Thématique 5, Atelier 1 : politiques, société, acteurs, institutions et cultures (XIXe-XXe siècles)

Responsables : Bruno Valat et Jean-Yves Bousigue

 
Cet atelier s’inscrit dans le vaste domaine d’étude des liens entre les politiques publiques, en particulier les politiques sociales, et le marché de la santé au XXe siècle (spécialement la seconde moitié du siècle), en France, mais aussi dans une perspective comparée.
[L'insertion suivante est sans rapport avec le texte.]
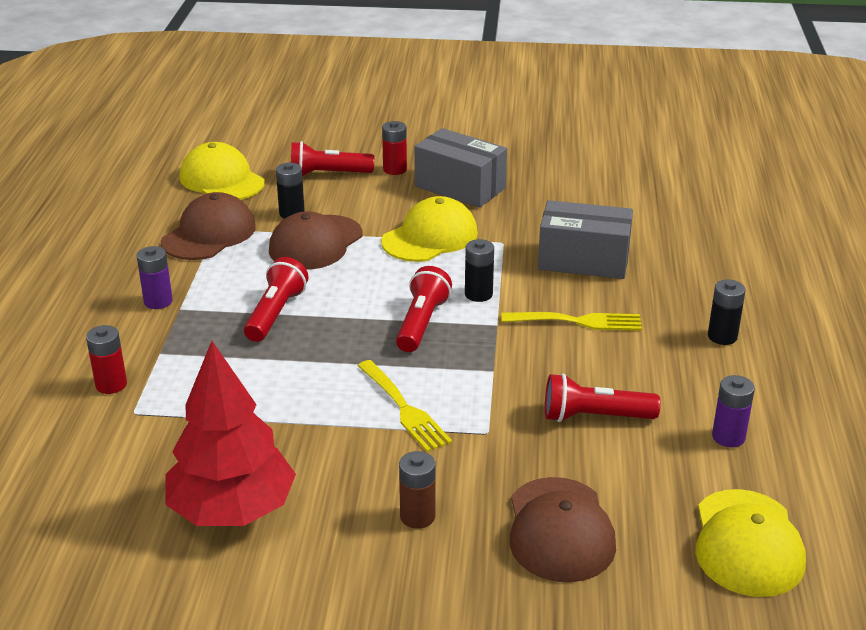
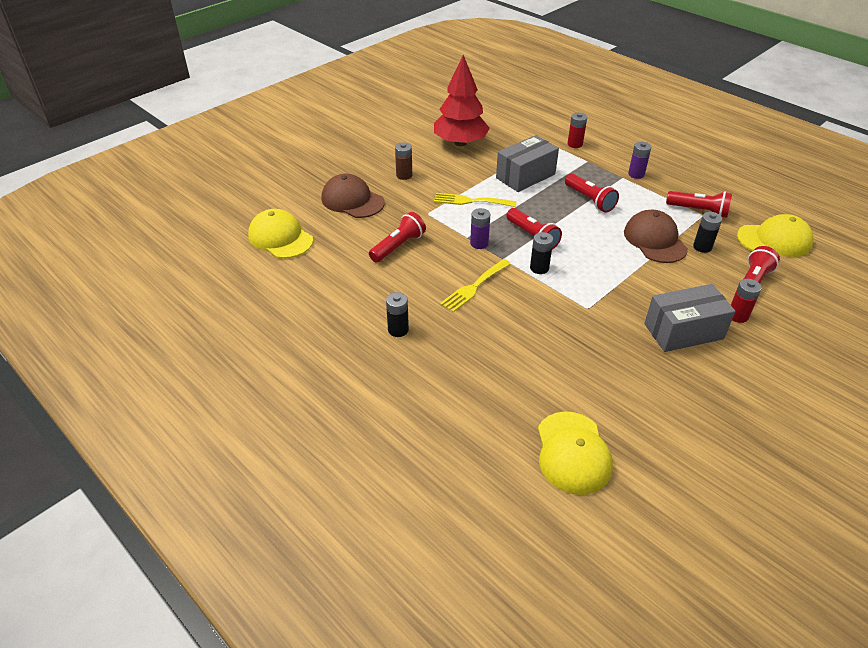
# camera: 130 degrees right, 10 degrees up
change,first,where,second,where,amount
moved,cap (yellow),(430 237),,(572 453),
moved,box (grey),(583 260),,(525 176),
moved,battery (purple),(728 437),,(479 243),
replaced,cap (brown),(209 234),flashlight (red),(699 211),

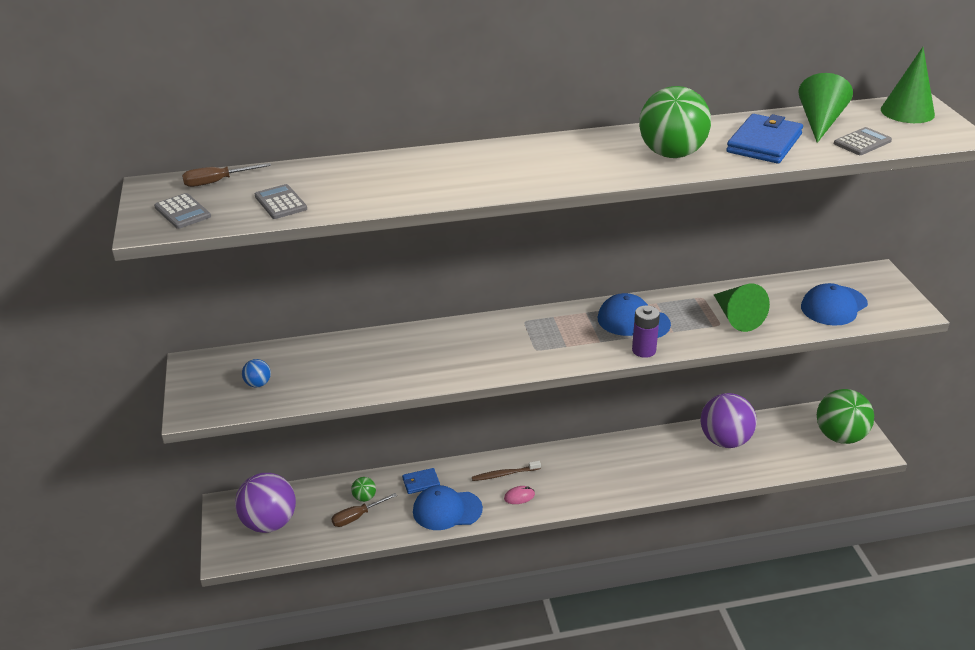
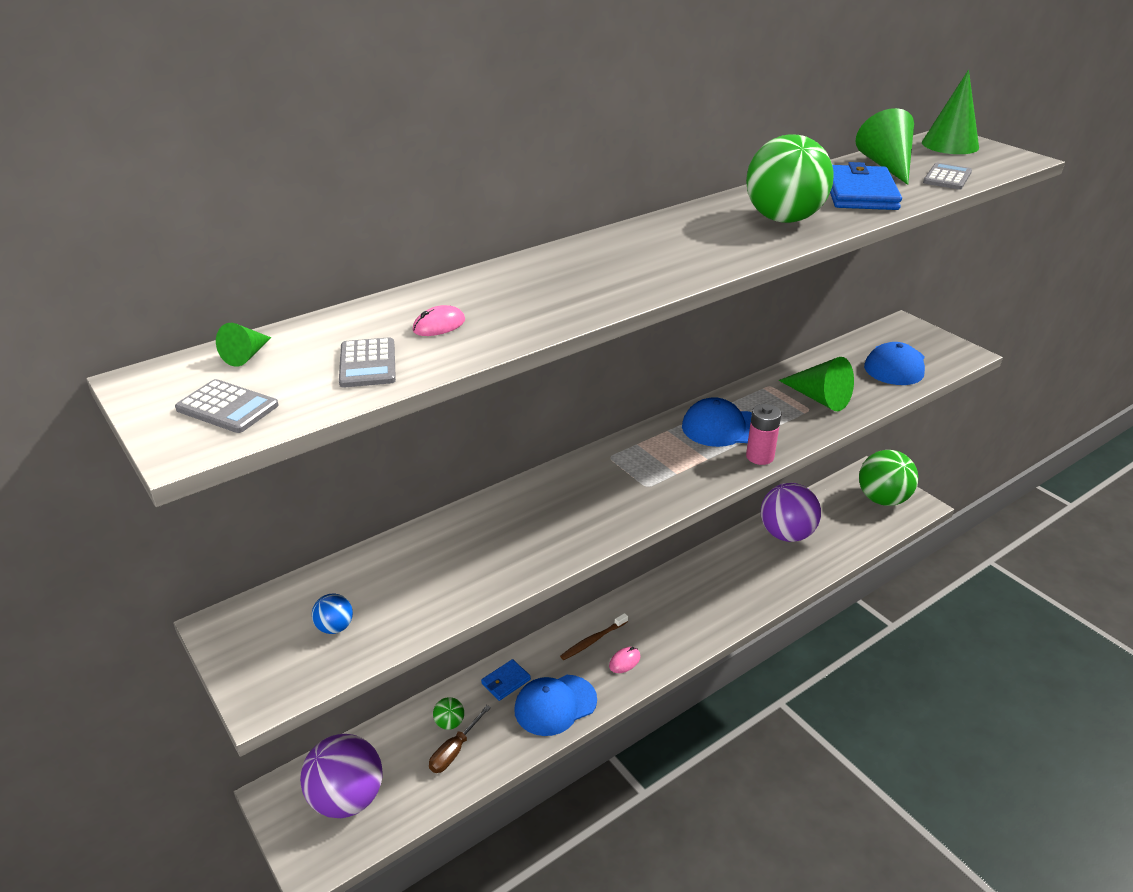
# camera: 25 degrees left, 0 degrees up
change,first,where,second,where,amount
added,,,mouse (pink),(439 325),
replaced,screwdriver (brown),(217 182),cone (green),(247 355),
recoloured,battery (purple),(644 350),battery (pink),(760 457),
turned,calculator (grey),(280 202),,(368 364),135 degrees counterclockwise

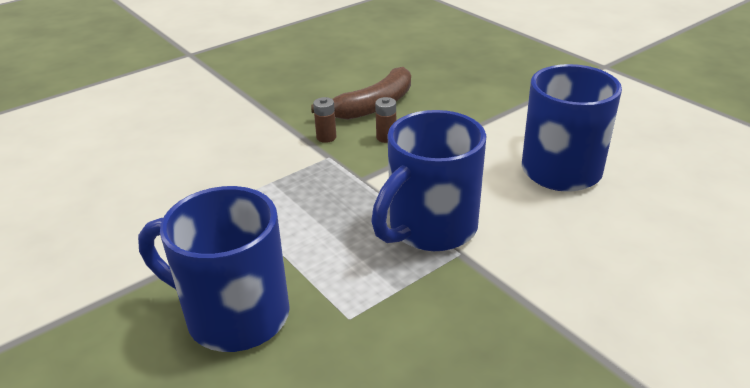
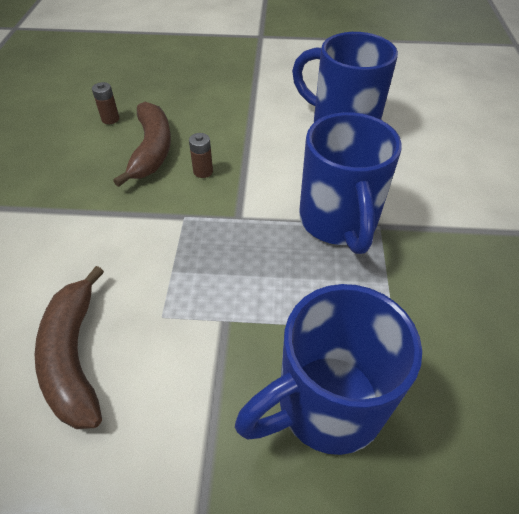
# camera: 50 degrees left, 15 degrees up
change,first,where,second,where,amount
added,,,banana (brown),(75 356),
moved,battery (brown),(326 137),,(110 119),

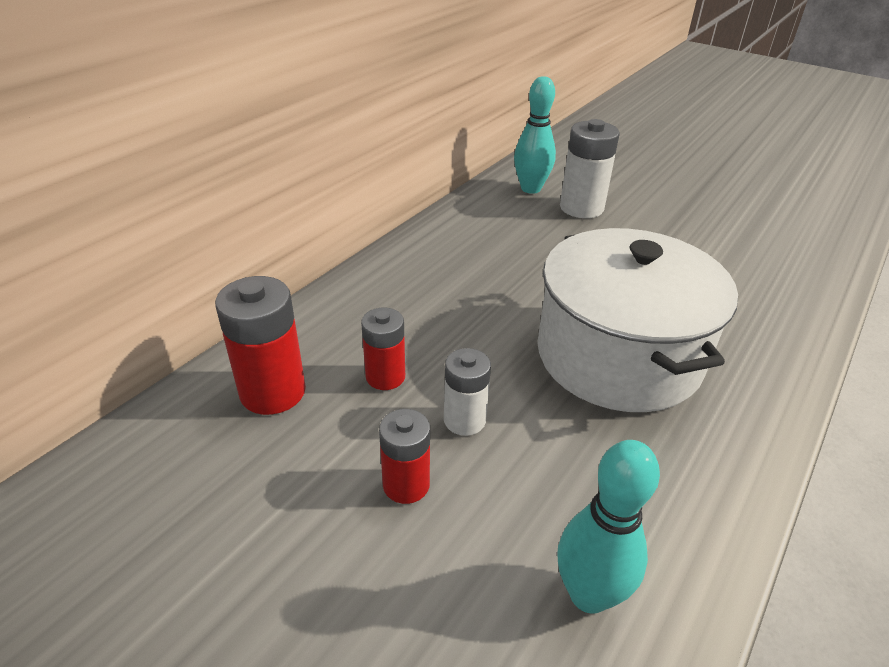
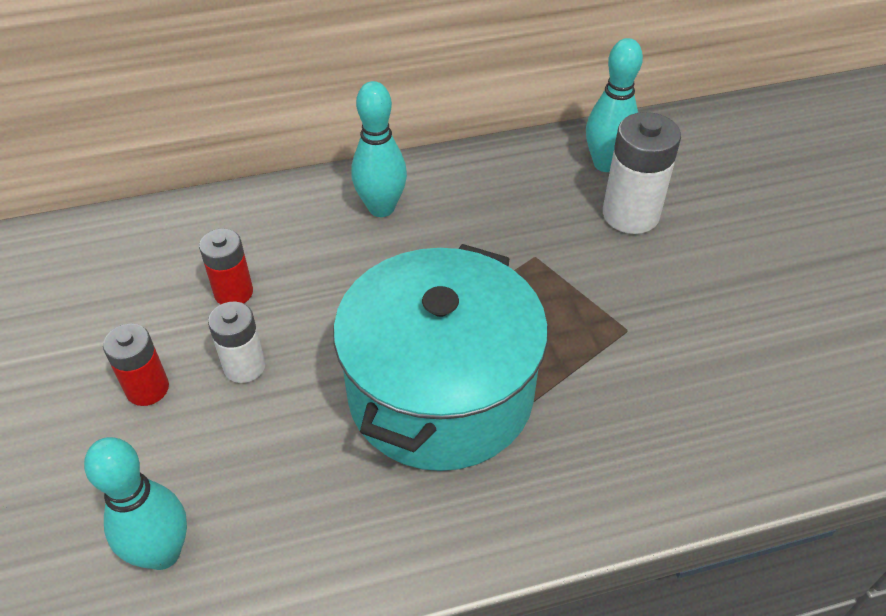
# camera: 40 degrees right, 10 degrees up
change,first,where,second,where,amount
removed,battery (red),(273 392),,,
added,,,bowling pin (turquoise),(381 208),
recoloured,pot (white),(618 356),pot (turquoise),(440 393),

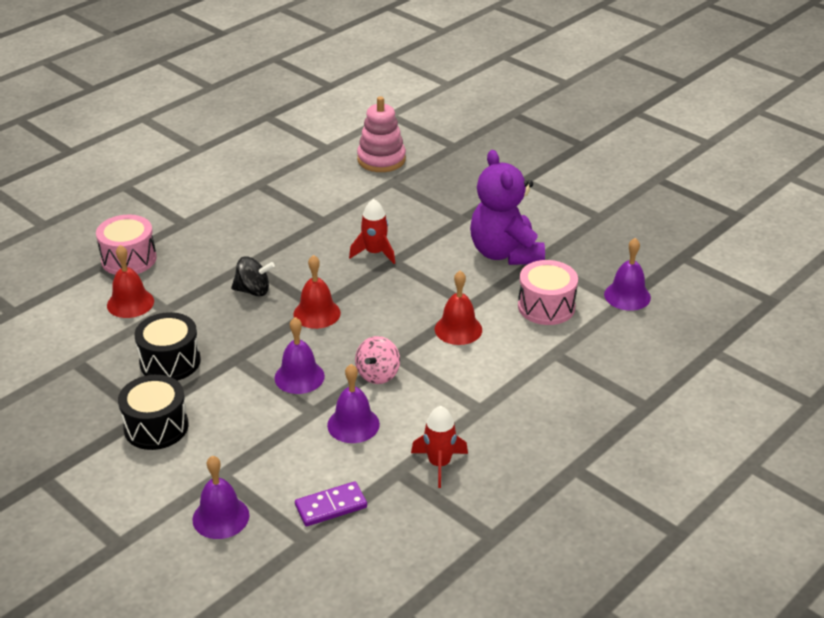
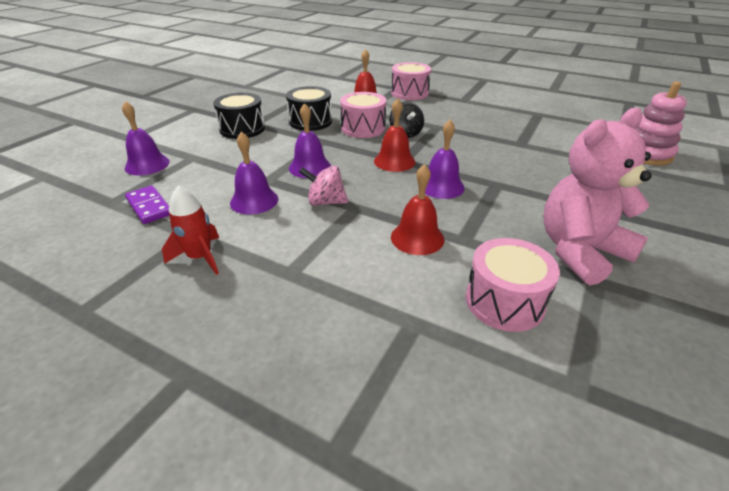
# camera: 75 degrees right, 0 degrees up
change,first,where,second,where,amount
removed,rocket (red),(374 253),,,
added,,,drum (pink),(363 128),
moved,bell (purple),(627 296),,(441 186),
recoloured,teddy bear (purple),(505 253),teddy bear (pink),(580 251),

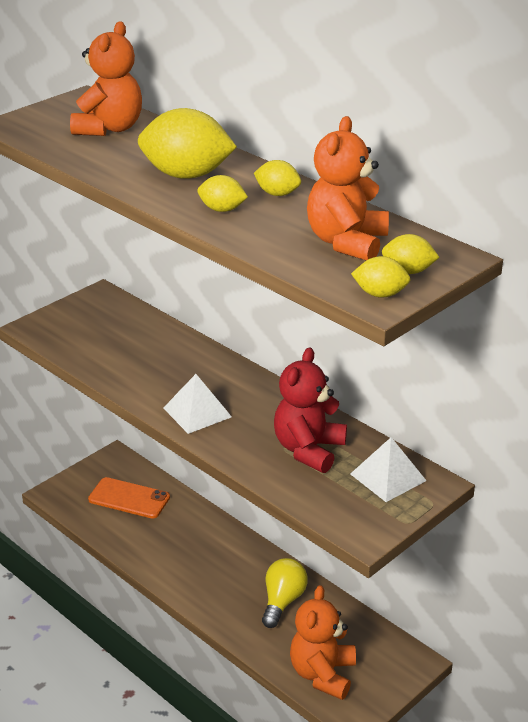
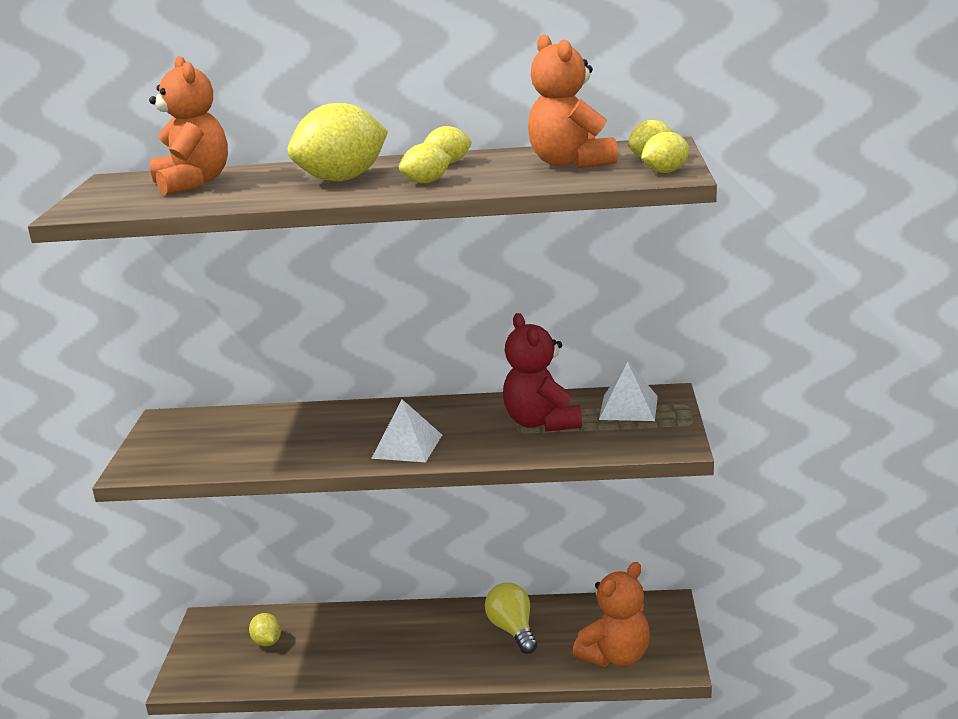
# camera: 40 degrees left, 10 degrees down
change,first,where,second,where,amount
replaced,phone (orange),(129 498),lemon (yellow),(267 642),
turned,teddy bear (orange),(322 674),,(616 656),105 degrees counterclockwise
Ces liens peuvent être envisagés à partir de trois objets majeurs à partir desquels on identifiera des thèmes possibles (sans que cette liste soit exhaustive) :

 L’offre de santé : celle-ci procède très majoritairement, au XXe siècle, des professions et institutions médicales et para-médicales, dont le monopole prescripteur n’a eu de cesse d’être réclamé et défendu par les représentants des professions concernées. Les politiques publiques, de santé, mais aussi de protection sociale, ont progressivement institutionnalisé cette demande de monopole, en même temps qu’un effort croissant de régulation de l’offre était mené dans la seconde moitié du siècle à des fins d’égalité d’accès aux soins et de maîtrise des dépenses de santé notamment. Si les relations entre professions médicales et para-médicales (ainsi que l’industrie pharmaceutique), et les pouvoirs publics ont été assez abondamment étudiés[1], il n’en va pas de même d’une série d’acteurs hier encore secondaires mais tenant aujourd’hui une place croissante :  on ne saurait en effet négliger l’essor d’une offre parallèle de « santé » émanant de l’industrie agro-alimentaire, de celle du sport et des loisirs, voire des cosmétiques (entre autres), dans le dernier quart du XXe siècle. Hier limitée au thermalisme, cette palette diversifiée de « prescriptions » reflète les préoccupations sans cesse croissantes liées au « bien-être » à la fin du XXe siècle de la part d’individus qui ne sont plus seulement des patients mais aussi des consommateurs et renvoie ainsi à la définition d’une demande de santé toujours plus étendue dans le droit fil de la célèbre définition de l’OMS en 1946 (voir les travaux de G. Vigarello notamment).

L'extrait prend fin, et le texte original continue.